#### FRAGMENTO DEL TEXTO
####################
El gas licuado de petróleo (propano-butano) es un commodity
que se comercializa internacionalmente (precios de referencia Mont
Bellvieu o Petromín). Se obtiene a partir de la
separación de líquidos del gas natural o como
subproducto del proceso de refinación de crudo. Se almacena,
una parte se industrializa como insumo petroquímico y la otra
se fracciona y vende al público en los conocidos cilindros y
garrafas.
La mayor parte de la demanda interna corresponde a sectores pobres y
marginales. El año pasado la oferta agregada anual de GLP en
la Argentina fue de 1.870.689 toneladas (valores de
producción), y las ventas al mercado interno (con destino a
productos petroquímicos y combustible) totalizaron 1.283.859
toneladas. Se trata, por lo tanto, de un mercado sobreofertado. Los
saldos exportables, que en 1996 alcanzaron 556.830 toneladas, se
ubican en mercados vecinos (Chile, Paraguay y Brasil).
Históricamente, los grandes productores de gas licuado han
sido YPF y Gas del Estado (acompañados por Esso, Shell,
Petroquímica General Mosconi, Petroquímica Bahía
Blanca e Isaura). Pero, con la transformación del mercado
petrolero y de la industria del gas natural, ha habido cambios
fundamentales en la estructura de la oferta y de la demanda. Hasta la
década del ‘60, Gas del Estado monopolizaba el
fraccionamiento, la distribución y la comercialización
del producto con destino al consumo. Luego se permitió el
ingreso del sector privado al fraccionamiento y
comercialización de las garrafas. A comienzos de los ‘80,
las empresas privadas también se hicieron cargo del
fraccionamiento y comercialización: se les transfirió
un parque de 2,3 millones de cilindros.
Las características del negocio (dependencia logística
de almacenamiento y transporte además de la alta peligrosidad
de la manipulación del producto) y las reglas de juego
anteriores a la desregulación del mercado facilitaron la
conformación de una estructura oligopólica en el
segmento de fraccionamiento y distribución, convalidada por un
sistema de cuotas anuales negociado en una suerte de mesa de gas
licuado. Los precios del producto estaban regulados.
####################
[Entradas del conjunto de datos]
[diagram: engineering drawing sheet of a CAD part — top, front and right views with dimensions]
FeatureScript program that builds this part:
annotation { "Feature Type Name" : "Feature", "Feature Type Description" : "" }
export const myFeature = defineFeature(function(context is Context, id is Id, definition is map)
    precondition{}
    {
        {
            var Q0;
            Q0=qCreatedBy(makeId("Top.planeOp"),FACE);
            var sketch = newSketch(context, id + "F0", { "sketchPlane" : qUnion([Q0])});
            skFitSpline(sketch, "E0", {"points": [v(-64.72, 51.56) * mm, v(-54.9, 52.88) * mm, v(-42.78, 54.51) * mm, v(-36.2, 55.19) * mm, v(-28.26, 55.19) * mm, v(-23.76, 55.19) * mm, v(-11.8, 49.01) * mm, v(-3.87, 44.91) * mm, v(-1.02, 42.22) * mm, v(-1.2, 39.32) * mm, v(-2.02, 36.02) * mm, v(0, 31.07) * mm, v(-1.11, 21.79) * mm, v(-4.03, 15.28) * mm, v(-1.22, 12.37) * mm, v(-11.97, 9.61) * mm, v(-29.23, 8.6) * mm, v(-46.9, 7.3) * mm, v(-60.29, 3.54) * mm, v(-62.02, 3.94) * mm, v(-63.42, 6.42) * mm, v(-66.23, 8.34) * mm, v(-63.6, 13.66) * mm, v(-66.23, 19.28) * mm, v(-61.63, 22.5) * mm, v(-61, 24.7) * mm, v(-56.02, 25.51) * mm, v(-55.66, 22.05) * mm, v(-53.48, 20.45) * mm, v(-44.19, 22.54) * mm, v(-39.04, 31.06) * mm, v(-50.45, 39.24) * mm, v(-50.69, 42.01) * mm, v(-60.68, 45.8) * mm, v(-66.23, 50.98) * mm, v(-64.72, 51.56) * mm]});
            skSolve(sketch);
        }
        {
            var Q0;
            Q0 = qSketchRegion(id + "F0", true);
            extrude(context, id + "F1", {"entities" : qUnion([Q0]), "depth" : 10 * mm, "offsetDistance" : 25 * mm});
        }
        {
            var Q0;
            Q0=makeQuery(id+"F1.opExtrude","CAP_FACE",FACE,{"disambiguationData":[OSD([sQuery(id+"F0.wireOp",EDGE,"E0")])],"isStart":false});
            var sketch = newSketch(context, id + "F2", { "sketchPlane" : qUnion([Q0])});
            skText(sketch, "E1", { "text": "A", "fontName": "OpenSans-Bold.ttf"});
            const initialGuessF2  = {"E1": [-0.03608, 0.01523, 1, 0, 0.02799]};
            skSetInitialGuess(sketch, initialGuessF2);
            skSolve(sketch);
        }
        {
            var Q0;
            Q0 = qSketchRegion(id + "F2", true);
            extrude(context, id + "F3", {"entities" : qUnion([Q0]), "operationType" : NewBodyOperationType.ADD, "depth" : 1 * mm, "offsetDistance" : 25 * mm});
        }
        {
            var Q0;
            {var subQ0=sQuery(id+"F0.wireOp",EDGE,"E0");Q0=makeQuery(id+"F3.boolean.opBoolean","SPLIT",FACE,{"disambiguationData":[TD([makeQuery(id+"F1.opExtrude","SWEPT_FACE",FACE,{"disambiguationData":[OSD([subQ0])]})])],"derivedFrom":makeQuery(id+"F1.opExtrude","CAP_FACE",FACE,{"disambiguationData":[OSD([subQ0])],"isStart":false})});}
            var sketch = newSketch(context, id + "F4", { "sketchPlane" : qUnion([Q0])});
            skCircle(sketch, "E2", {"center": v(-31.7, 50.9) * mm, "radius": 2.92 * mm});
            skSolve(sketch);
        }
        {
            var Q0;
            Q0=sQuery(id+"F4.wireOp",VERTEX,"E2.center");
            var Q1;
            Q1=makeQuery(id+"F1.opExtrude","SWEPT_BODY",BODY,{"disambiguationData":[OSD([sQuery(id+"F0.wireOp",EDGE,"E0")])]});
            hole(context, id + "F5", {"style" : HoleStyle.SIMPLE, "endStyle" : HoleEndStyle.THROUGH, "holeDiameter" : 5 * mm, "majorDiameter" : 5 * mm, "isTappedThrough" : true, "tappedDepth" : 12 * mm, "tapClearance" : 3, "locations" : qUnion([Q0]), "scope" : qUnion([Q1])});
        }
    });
####################
#### LISTA DE TAREAS
[A] Según el texto sobre el gas licuado, ¿cuántas toneladas alcanzaron los saldos exportables en 1996?
[B] Retoma el texto sobre el gas licuado a partir de su última oración.
Los registros no cumplen ninguna función aquí.

#### RESPUESTAS POR TAREA
[A] 556.830 toneladas.

[B]
Un nuevo marketing
La desregulación del mercado del gas licuado, contemplada
en los decretos de desregulación de la industria petrolera
(1989), fue inicialmente poco efectiva para introducir competencia en
el mercado del GLP. Durante los dos primeros años de la
desregulación, los precios de venta a fraccionadores fueron
fijados por Gas del Estado y los precios a consumidores finales
quedaron liberados.
Hoy, los precios en toda la cadena del negocio son libres. Pero
mientras el precio a granel en el mercado interno es de US$ 276 por
tonelada promedio (sin impuestos), el producto llega envasado al
consumidor local a US$ 820 (sin impuesto). La irrupción de
nuevos actores a partir de la compra de Agip por YPF y la reciente de
Argon por Total (también se negocia la venta de Algas y
Autogas) prometen introducir una nueva dinámica en el mercado.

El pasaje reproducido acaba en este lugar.